Vatican criticizes school’s condom machines

? The decision by a Rome high school to install condom vending machines has set off a storm in Italy, with the Catholic Church charging the move will encourage young people to have sex and Rome’s mayor saying it sends the wrong message.

But the Keplero high school vowed Thursday to go ahead with its experiment, billed as the first in the capital. While it’s a relative novelty for Italy, schools in several other European countries have installed the machines in hopes of curbing teen pregnancy and HIV.

“This is not about stimulating the use of condoms or intercourse,” Antonio Panaccione, the school headmaster, told The Associated Press. “On the contrary, it’s about prevention and education.”

The school plans to install six vending machines as part of educating students about sexuality and HIV protection. The price: euro2 (US$2.70) for a pack of three, lower than market prices.

Cardinal Agostino Vallini, the pope’s vicar for Rome, said the decision trivialized sex. He said it “cannot be approved by Rome’s ecclesiastical community or by Christian families who are seriously concerned with the education of their children.”

The newspaper of the Italian Bishops’ Conference said Thursday that sex was being reduced to “mere physical exercise.” The newspaper, L’Avvenire, lamented that young people these days have no spiritual guidance on sexuality, and that educators are more concerned with “the health and hygiene consequences of sex” than its moral implications.

The Vatican opposes artificial contraception. Catholic teaching views sex as a means for procreation within marriage.

Pope Benedict XVI drew criticism from European governments, international organizations and scientists last year when he said distributing condoms was not the answer to Africa’s AIDS problem, and could make it worse. He said a moral attitude toward sex — abstinence and marital fidelity — would help fight the virus.

“The scandal is that we do it in Rome because this is the city of the pope and therefore one can’t really talk about sex,” Panaccione said in a phone interview. “They can talk about pedophilia, can’t they?” he said, referring to a sex abuse scandal rocking the Roman Catholic Church in several European countries.

Panaccione said condom distribution was only part of the sex education curriculum. The school enrolls about 860 students aged 15-19 at two venues — one in a lower-middle class neighborhood, one in a blue-collar area.

Panaccione said the decision was taken because of the rising number of HIV cases among young people, and to break a taboo still surrounding the use of condoms in Italy.

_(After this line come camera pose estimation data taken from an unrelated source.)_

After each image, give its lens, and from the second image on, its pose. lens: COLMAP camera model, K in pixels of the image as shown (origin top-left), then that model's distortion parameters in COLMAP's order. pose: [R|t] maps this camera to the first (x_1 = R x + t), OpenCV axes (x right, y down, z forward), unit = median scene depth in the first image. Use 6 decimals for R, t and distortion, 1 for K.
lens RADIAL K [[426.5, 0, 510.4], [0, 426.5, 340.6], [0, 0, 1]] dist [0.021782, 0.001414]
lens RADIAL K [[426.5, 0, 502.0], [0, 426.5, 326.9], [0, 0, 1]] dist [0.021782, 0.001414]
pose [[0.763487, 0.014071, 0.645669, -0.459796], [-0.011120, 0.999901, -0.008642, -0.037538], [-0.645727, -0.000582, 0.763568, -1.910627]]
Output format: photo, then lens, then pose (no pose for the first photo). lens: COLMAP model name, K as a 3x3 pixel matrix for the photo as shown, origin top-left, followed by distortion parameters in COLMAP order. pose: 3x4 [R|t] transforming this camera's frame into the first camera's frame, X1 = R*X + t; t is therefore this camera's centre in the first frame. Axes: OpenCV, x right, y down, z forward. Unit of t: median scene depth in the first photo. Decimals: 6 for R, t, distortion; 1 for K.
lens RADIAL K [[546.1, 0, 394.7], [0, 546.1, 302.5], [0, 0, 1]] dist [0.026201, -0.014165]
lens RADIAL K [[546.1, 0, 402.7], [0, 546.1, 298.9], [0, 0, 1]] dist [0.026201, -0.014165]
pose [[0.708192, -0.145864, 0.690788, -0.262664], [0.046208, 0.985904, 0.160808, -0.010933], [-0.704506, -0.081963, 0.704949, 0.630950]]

LILA, a national association for the prevention of HIV/AIDS, said distributing condoms could help combat HIV among the young.

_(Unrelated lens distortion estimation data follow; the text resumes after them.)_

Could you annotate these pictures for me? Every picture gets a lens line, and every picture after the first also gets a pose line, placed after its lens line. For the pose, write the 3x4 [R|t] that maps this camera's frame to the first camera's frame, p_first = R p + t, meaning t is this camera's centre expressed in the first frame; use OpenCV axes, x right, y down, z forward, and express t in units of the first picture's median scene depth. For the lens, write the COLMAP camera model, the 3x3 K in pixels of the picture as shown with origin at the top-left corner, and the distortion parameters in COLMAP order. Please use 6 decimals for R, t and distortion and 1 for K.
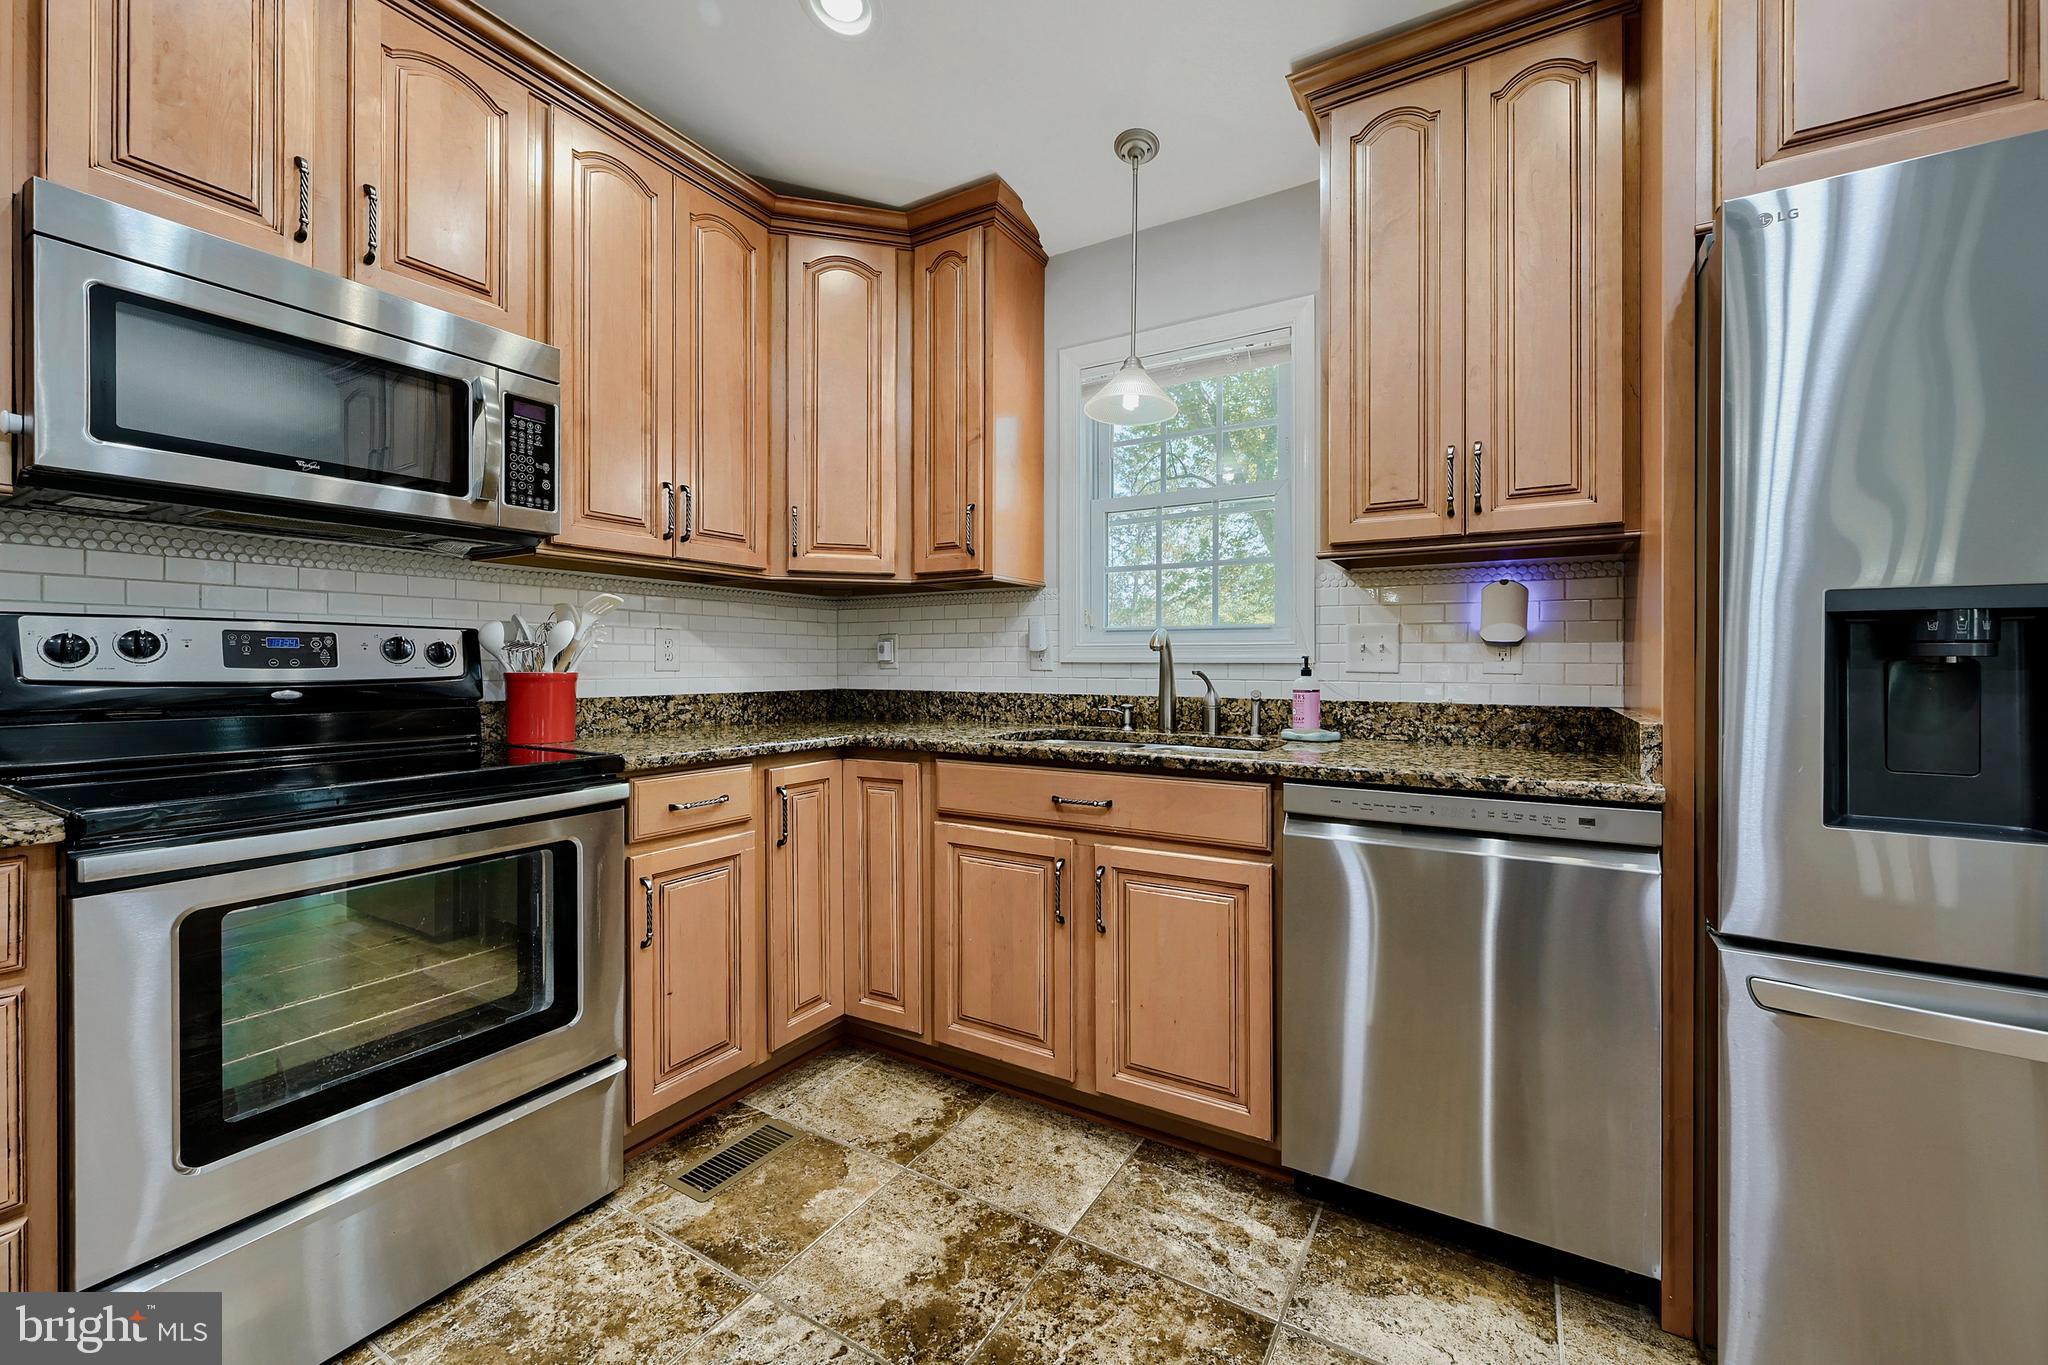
lens RADIAL K [[818.7, 0, 1027.4], [0, 818.7, 662.4], [0, 0, 1]] dist [0.000828, 0.000096]
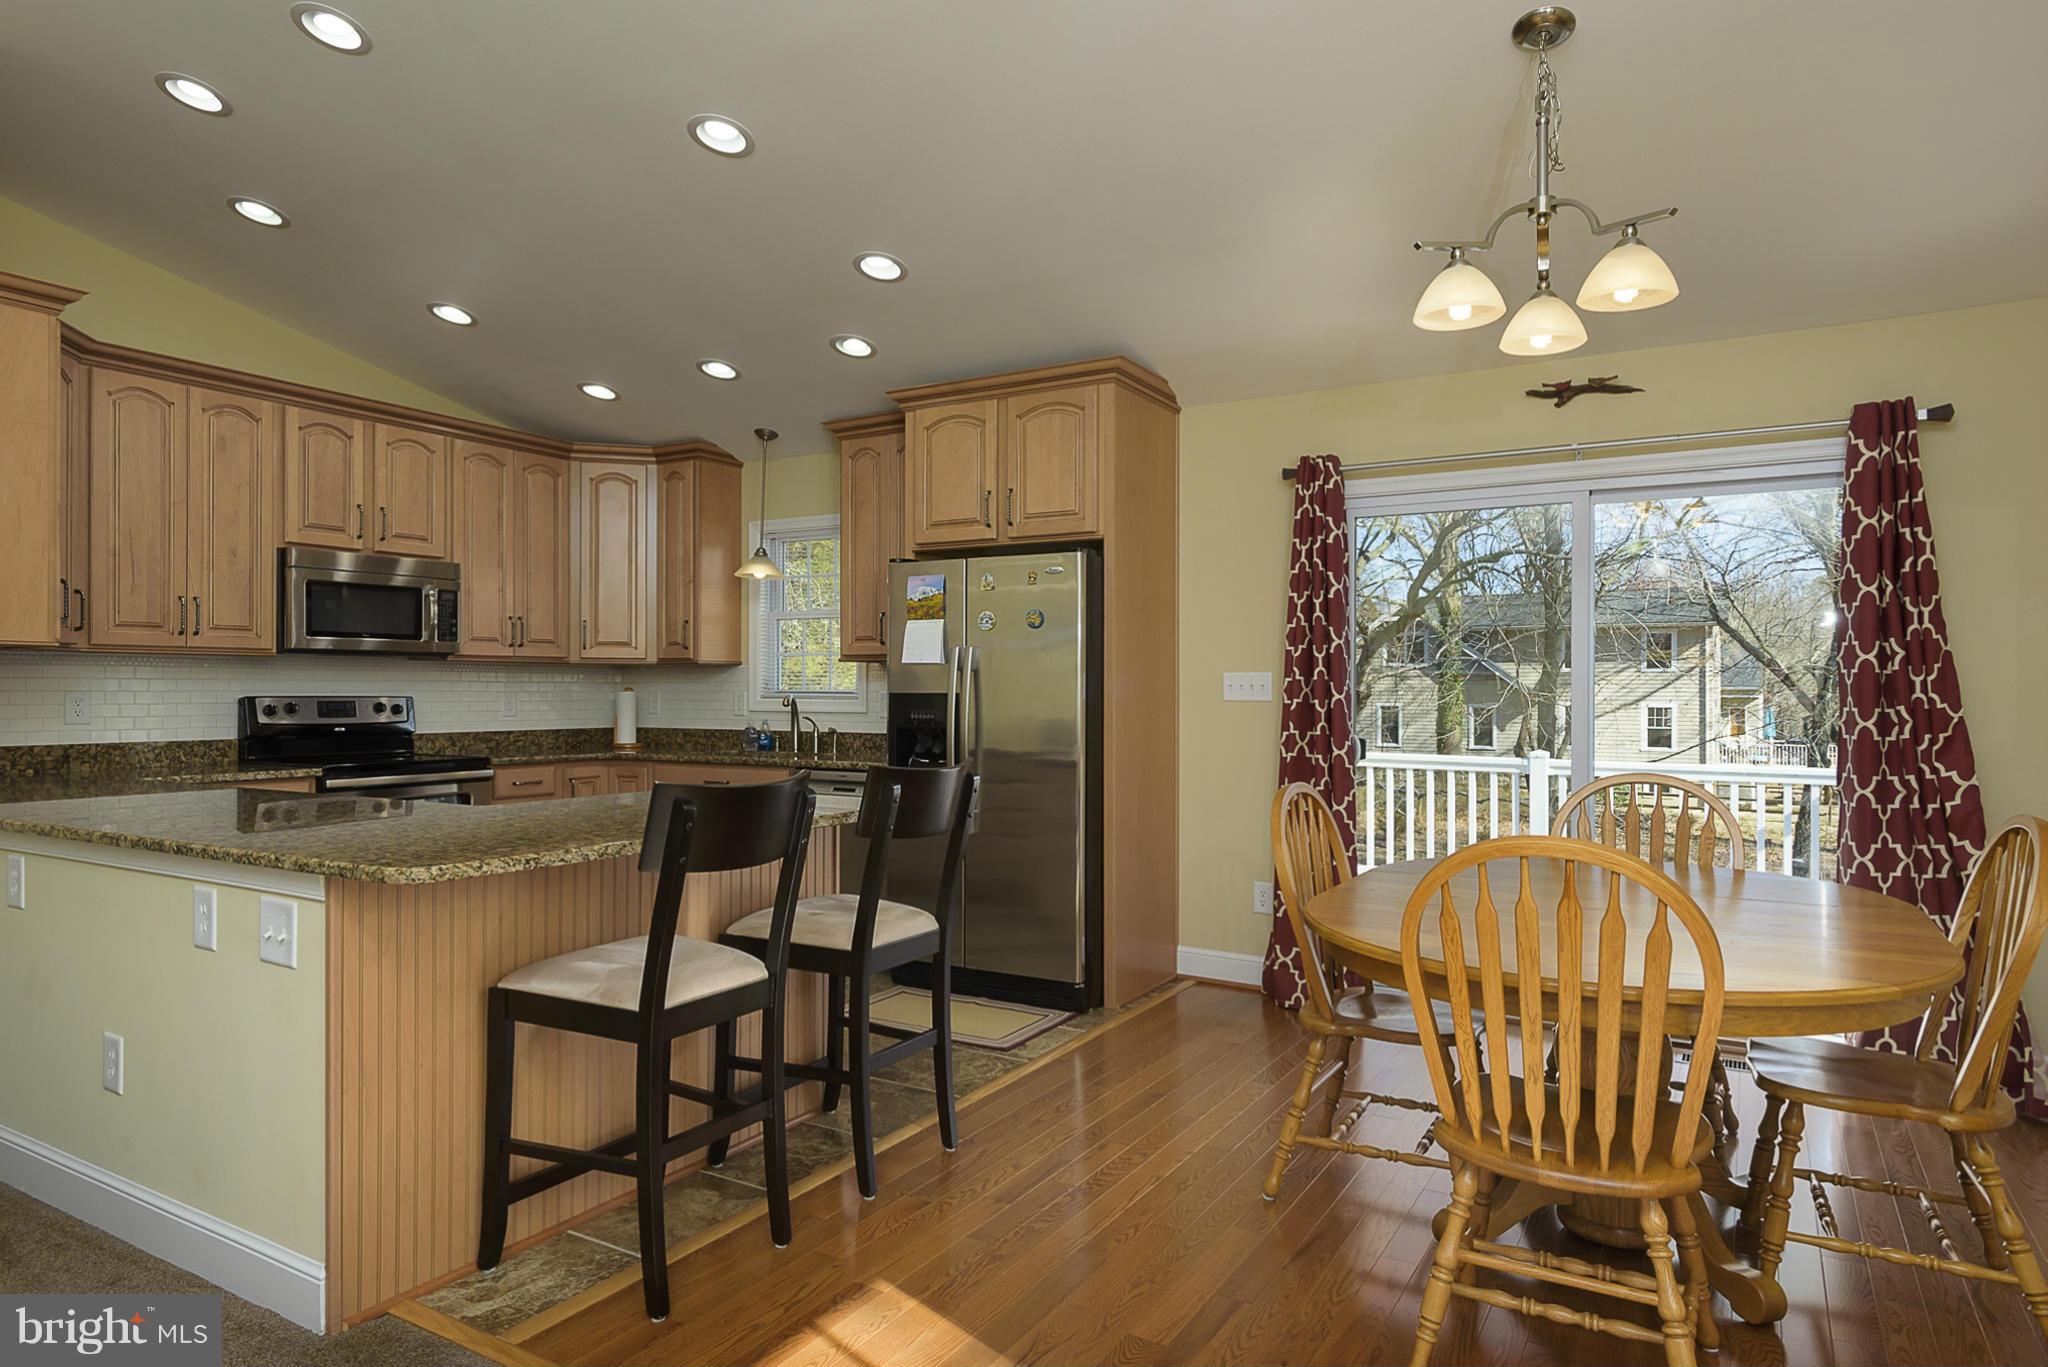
lens RADIAL K [[1228.6, 0, 1024.0], [0, 1228.6, 683.5], [0, 0, 1]] dist [0.028237, -0.000753]
pose [[0.999983, -0.000195, -0.005832, 0.745183], [0.000169, 0.999989, -0.004582, -0.053857], [0.005833, 0.004581, 0.999972, -1.804218]]
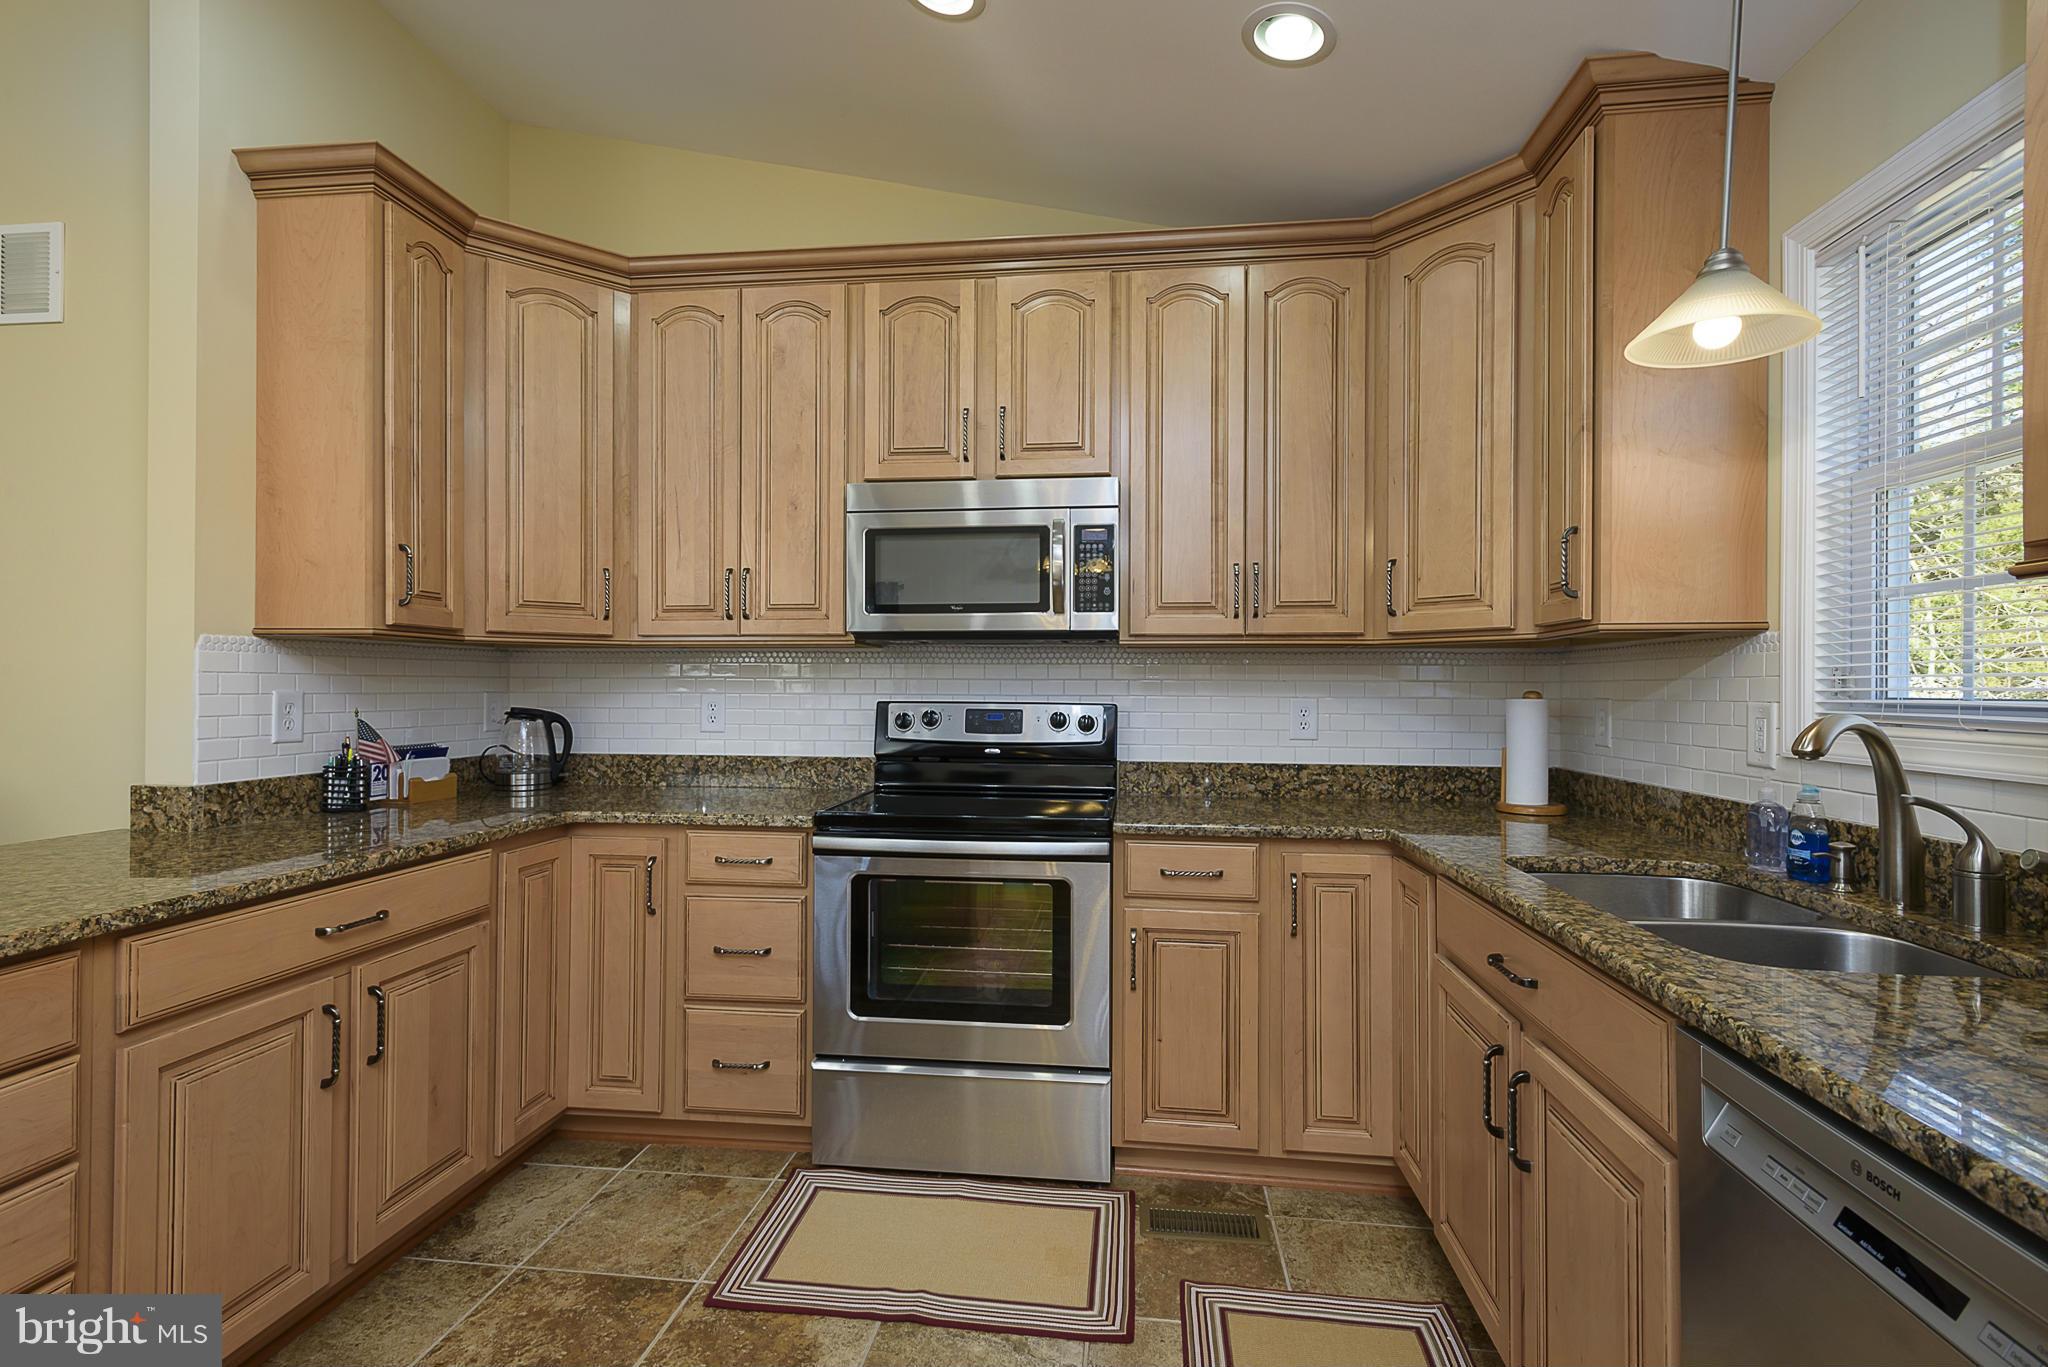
lens RADIAL K [[950.8, 0, 1018.7], [0, 950.8, 685.1], [0, 0, 1]] dist [0.009472, 0.000533]
pose [[0.395465, -0.003638, -0.918474, 0.564455], [-0.003268, 0.999980, -0.005368, -0.056685], [0.918475, 0.005125, 0.395445, 0.264076]]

Teen pregnancies have been on the rise in Italy, although not sharply. According to the latest figures made available by national statistics agency ISTAT, there was a 0.5 percent increase in teen pregnancy between 2006 and 2007.

On average, Italian women have sex for the first time at age 16, according to SIGO, a group of Italian gynecologists and obstetricians. Almost four in 10 have unprotected sex the first time.